| Bush and Singh: What next'
Washington, Feb. 11: The Prime Minister’s Office (PMO) and the country’s nuclear establishment are shadow-boxing over the separation of civilian and military nuclear facilities as part of the deal with the US.
The real issue on which the July 18 agreement between Prime Minister Manmohan Singh and President George W. Bush may come unstuck is continued production of fissile material by India for use in nuclear weapons.
The White House agreement commits India to “working with the US for the conclusion of a multilateral Fissile Material Cut-off Treaty” (FMCT).
But the Bush administration did not envisage in July that a mere commitment by the two countries to work towards an eventual FMCT would be inadequate to satisfy America’s powerful non-proliferation lobby and countries in the Nuclear Suppliers Group (NSG), which are sceptical of the Indo-US nuclear deal.
When the 45-member NSG, which controls global transfers of nuclear material, met in Washington in October, Canada, Austria, Japan, Sweden and Switzerland criticised the US for pushing India’s case within the nuclear club without obtaining more guarantees from New Delhi on non-proliferation.
According to sources familiar with the proceedings at the NSG meeting, the Canadians held the Americans accountable for not seeking an iron-clad guarantee from the Manmohan Singh government that it would cease producing more fissile material for nuclear weapons, pending the multilateral negotiations on an FMCT.
The Bush administration was in a quandary because it has already stopped producing new fissile material.
Among the five nuclear powers recognised under the nuclear non-proliferation treaty (NPT), Russia, France and the UK have also agreed to cap fissile material production.
Only China, defying international calls to stop fissile material output, has failed to do so.
Since the government of P.V. Narasimha Rao was asked by the US administration headed by the present President Bush’s father to sign on a moratorium on such production, India has consistently rejected pressure on this account.
India’s consistent view has been that it will not cease producing material for its credible nuclear deterrent until the international community agrees on an FMCT, and at any rate, as long as China continues such production and co-operates with Pakistan’s nuclear establishment.
India’s worries on this account have been enhanced by the latest report of the US state department on “Adherence to and Compliance With Arms Control, Non-proliferation, and Disarmament Agreements and Commitments”.
The report says the US “remains concerned about the effectiveness of Chinese nuclear export controls and China’s compliance with its... nuclear non-proliferation commitments”.
Adding to the problems of those negotiating a firm bilateral nuclear agreement ahead of Bush’s visit to India, the US has reasserted, between July and now, its determination to seek a worldwide cap on fissile material production.

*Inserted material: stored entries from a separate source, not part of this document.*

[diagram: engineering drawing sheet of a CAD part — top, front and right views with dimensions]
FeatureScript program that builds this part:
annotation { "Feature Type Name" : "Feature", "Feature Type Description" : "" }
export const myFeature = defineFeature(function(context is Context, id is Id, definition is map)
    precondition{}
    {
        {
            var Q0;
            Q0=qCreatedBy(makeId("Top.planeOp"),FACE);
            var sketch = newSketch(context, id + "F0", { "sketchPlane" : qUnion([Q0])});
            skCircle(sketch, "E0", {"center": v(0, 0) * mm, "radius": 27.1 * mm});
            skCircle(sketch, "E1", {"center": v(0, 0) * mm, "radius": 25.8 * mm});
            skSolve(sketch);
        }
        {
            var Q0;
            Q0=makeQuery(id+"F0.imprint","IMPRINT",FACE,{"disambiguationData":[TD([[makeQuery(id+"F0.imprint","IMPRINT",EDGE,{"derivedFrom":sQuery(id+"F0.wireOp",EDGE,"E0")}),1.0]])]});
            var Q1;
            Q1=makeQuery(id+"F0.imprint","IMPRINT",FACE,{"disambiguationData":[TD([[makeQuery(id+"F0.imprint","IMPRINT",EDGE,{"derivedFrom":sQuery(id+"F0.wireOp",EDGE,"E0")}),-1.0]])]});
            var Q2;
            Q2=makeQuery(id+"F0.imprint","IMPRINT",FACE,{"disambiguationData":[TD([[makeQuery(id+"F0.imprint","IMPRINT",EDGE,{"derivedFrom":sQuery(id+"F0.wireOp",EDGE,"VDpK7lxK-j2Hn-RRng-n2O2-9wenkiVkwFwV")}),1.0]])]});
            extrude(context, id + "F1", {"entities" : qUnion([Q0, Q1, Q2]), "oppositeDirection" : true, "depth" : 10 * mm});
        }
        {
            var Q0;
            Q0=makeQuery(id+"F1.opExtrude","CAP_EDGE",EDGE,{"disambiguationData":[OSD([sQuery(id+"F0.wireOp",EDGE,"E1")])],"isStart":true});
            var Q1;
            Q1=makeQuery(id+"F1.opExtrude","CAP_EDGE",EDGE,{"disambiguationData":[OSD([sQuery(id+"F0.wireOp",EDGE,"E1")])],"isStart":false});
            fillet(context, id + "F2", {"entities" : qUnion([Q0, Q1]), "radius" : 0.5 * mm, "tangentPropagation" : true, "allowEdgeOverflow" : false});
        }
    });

Paula A DeSutter, the state department’s pointperson on disarmament, told a conference here in November that “pending the conclusion of...an FMCT, the US has and continues to call on all nuclear weapon states and states not party to the NPT to make a public commitment to not produce fissile material for nuclear weapons or other nuclear explosive devices”.
She pointed out that “four of the five nuclear weapons states, including of course, the US, already have made such a commitment”.
The leaders of India’s nuclear establishment, such as Anil Kakodkar, secretary of the department of atomic energy, see it coming: a demand that India should cap its fissile material production before the NSG does anything for its civilian nuclear programme.
If they have not discussed it yet in public, it is only because the Indians do not want to be the ones to bring the issue into the public domain.
The nuclear establishment is, however, unanimous that any cap on fissile material production will amount to an end to fine-tuning India’s nuclear arsenal and further weapons development.
What they oppose is a deal with the US, which they view as a phased emasculation of India's nuclear programme, first by putting a large number of nuclear facilities under international safeguards, followed by a ban on material for new or advanced weapons.